RECORDS SHOWN:
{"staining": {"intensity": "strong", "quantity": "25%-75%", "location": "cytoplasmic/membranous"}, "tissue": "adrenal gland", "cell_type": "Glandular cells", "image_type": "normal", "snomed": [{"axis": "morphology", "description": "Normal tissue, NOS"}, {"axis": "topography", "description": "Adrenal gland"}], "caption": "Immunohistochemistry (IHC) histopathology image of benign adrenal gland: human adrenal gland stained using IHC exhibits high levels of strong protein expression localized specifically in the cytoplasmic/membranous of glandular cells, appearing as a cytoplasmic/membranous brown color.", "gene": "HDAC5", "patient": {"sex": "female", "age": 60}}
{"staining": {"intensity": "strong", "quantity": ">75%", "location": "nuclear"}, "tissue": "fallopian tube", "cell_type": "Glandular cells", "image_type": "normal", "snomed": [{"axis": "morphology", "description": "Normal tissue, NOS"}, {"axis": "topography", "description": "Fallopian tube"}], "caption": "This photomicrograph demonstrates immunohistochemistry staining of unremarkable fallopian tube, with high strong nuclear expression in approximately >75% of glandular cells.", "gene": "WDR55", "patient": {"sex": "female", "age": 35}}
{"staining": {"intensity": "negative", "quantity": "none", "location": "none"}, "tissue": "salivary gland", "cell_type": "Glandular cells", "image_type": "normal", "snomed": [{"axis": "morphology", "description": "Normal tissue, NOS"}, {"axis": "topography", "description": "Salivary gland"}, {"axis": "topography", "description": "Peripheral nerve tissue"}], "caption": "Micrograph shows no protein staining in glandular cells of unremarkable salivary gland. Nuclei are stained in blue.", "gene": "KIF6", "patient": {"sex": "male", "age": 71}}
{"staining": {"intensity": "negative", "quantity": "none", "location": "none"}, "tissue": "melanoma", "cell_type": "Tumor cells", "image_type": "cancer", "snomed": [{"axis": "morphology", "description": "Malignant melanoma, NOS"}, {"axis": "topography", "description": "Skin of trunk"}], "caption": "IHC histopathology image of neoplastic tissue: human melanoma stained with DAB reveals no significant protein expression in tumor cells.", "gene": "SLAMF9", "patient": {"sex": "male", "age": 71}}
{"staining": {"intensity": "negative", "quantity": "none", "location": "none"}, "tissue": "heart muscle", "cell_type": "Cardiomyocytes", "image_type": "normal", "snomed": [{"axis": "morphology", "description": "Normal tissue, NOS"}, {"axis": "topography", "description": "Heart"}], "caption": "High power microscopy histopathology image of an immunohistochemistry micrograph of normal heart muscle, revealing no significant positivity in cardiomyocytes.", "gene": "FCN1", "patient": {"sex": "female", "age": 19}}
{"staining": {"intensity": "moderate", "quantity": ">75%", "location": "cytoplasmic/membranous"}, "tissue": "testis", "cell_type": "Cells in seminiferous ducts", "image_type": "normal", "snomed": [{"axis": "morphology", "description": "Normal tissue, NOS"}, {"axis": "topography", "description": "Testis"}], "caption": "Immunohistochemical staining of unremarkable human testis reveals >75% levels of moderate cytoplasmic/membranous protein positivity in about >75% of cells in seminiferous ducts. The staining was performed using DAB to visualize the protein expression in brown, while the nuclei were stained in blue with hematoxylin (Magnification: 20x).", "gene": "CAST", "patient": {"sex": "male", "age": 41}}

GOAL OF THE EXERCISE: Which lines of the data include "positivity"? Copy each of them.

RESPONSE FOR THIS EXERCISE:
{"staining": {"intensity": "negative", "quantity": "none", "location": "none"}, "tissue": "heart muscle", "cell_type": "Cardiomyocytes", "image_type": "normal", "snomed": [{"axis": "morphology", "description": "Normal tissue, NOS"}, {"axis": "topography", "description": "Heart"}], "caption": "High power microscopy histopathology image of an immunohistochemistry micrograph of normal heart muscle, revealing no significant positivity in cardiomyocytes.", "gene": "FCN1", "patient": {"sex": "female", "age": 19}}
{"staining": {"intensity": "moderate", "quantity": ">75%", "location": "cytoplasmic/membranous"}, "tissue": "testis", "cell_type": "Cells in seminiferous ducts", "image_type": "normal", "snomed": [{"axis": "morphology", "description": "Normal tissue, NOS"}, {"axis": "topography", "description": "Testis"}], "caption": "Immunohistochemical staining of unremarkable human testis reveals >75% levels of moderate cytoplasmic/membranous protein positivity in about >75% of cells in seminiferous ducts. The staining was performed using DAB to visualize the protein expression in brown, while the nuclei were stained in blue with hematoxylin (Magnification: 20x).", "gene": "CAST", "patient": {"sex": "male", "age": 41}}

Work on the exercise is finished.